Desai layers open windows on top of one another, and in layer two we see her forearm and her hand, resting on the edge of her laptop. Sachs shows us the gesticulation of hands as different people – New Yorkers with experiences and feelings from around the world she has gathered to make her movie – tell their stories, share their memories, and reflect upon their embodied lives through the words they can place at the tips of their tongues. These hands are a gesture, to the viewer, showing us that skin matters and offering to connect us, even though those hands themselves were sometimes taken instead of held.

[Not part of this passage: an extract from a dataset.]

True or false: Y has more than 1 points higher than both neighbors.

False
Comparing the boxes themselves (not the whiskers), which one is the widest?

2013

One window in Desai’s desktop doc keeps finding its way to the fore, like a buoy, bobbing up and down, determined to keep afloat, acting as a lifeline for someone stranded out at sea, it reads, “What words say does not last. The words last because words are always the same, and what they say is never the same.” Next to it is a clip of the sea, on a loop, started in the hope of enabling the act of trying again. One voice in Sachs’ visual poem speaks to the inherent impossibility of putting memories or remembering into words, “Some stories we have told over and over, some we have never put into words.” If memory is an abstraction and experience is both lived and felt, then what does it mean to put those things into words and then to put those words into images?

“Everyone is using so many words,” Desai says.

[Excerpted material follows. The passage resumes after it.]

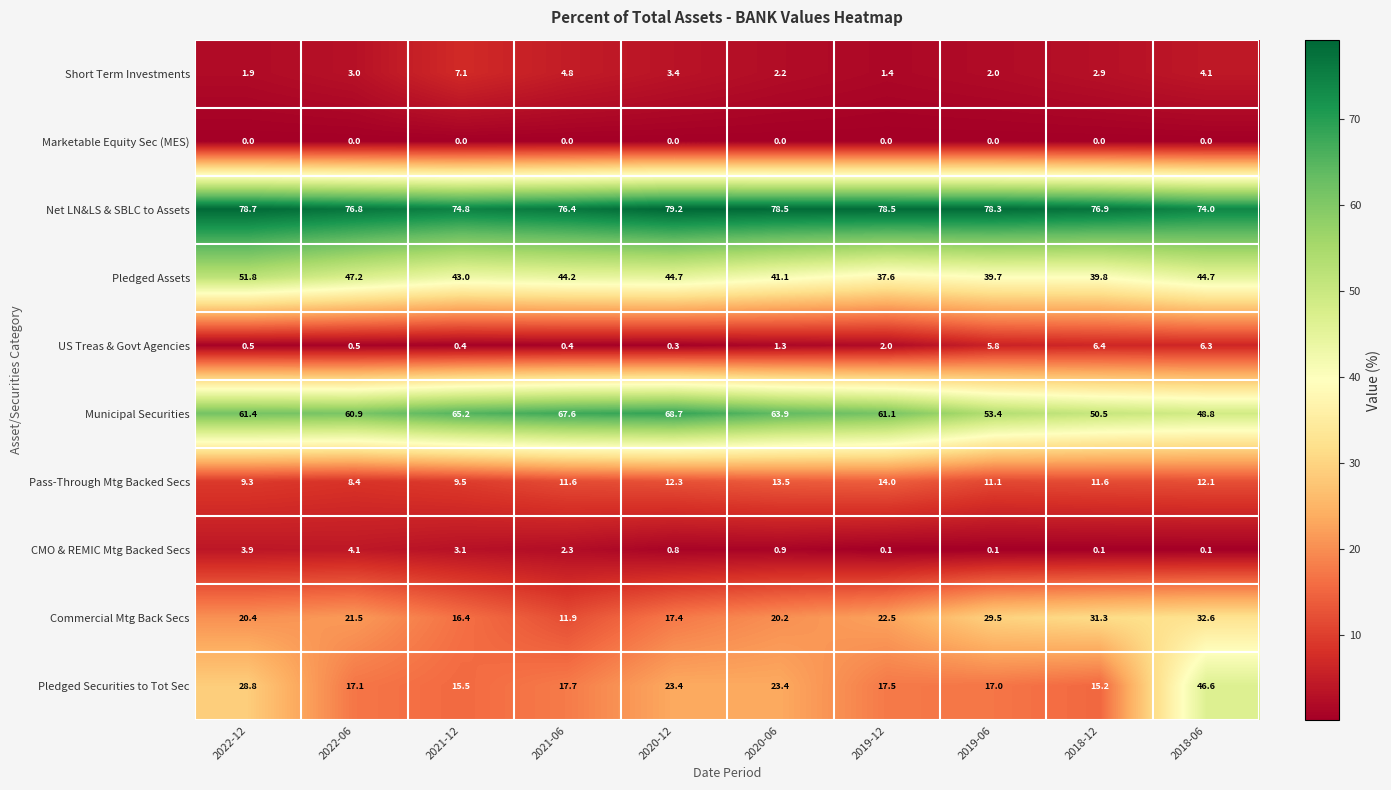

The Pledged Assets series shows 44.2 at 2021-06. True or false?

True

I am using so many words. I have this space, to write and to reflect and, in it, I am wondering if I ‘should’ talk more about how Il Cinema Ritrovato took place online last week but I missed every screening, catching glimpses of Cary Grant in one of his early career roles in rom-com Ladies Should Listen (1934), and snatches of silents as my partner attended, or if I should write about Maneater, a Swedish short film from GSFF where aging white men eat bananas against a pink background, with all of the inuendo that implies, humorously exploring attitudes and preconceptions around gender, sex, and sexuality. Desai talks about disappointment as a dis-appointment of people in posts, and I think about, as I return to work this week, redundancies that have taken place – at my workplace and elsewhere. Instagram and Twitter have this past week been filled with photos of Tate United protestors and the #hashtags #CultureinCrisis and #SaveTateJobs. Desai also talks about disillusionment and hope. Both permeate everything; interior, exterior, and anterior spaces. Her performance contemplates and predicts its reception.

What is the aim of public programming?

Yesterday, eight artistic directors of hefty European film festivals attended the opening night of the 77th Venice International Film Festival. Press releases tell me they reaffirmed the value of cinema. I wonder who was there to hear them.

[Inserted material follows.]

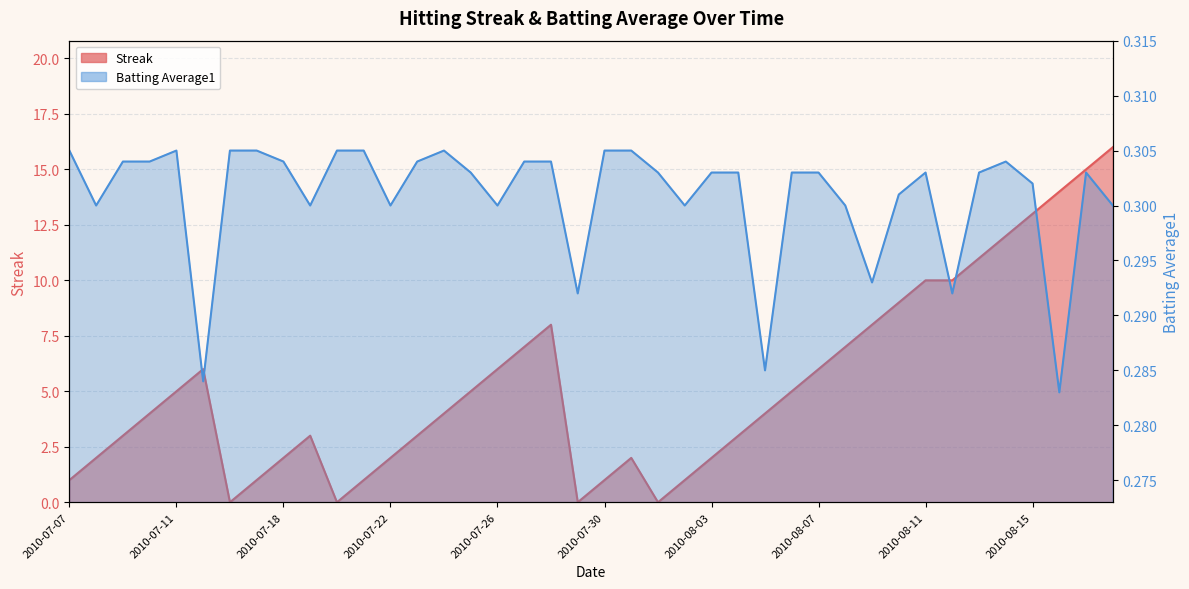

Which series has the largest range (max minus min)?

Streak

Am I an ally or am I amplifying myself?

I don’t want to review anything. I want to participate in the alternative ethics of care that Desai talks about when she talks about slowness. I think that what it means to contribute to film criticism is a dedication to the work, as Walder says, and I think, as both Desai and Sachs explicate, that it must be embodied, whole, full, and unflinching. The dedication to the work requires our whole selves. Because the artists gave their whole selves. Desai remarks on how many people have told her that This Work Isn’t for Us is generous. Generosity is necessary if we hope to connect and hold each other’s work, words, and experiences. Desai’s forearm, resting after so much writing at her laptop, Sachs’ camera, focused on hands, are generous gestures. They are there for us to connect to, but they are not ours to take.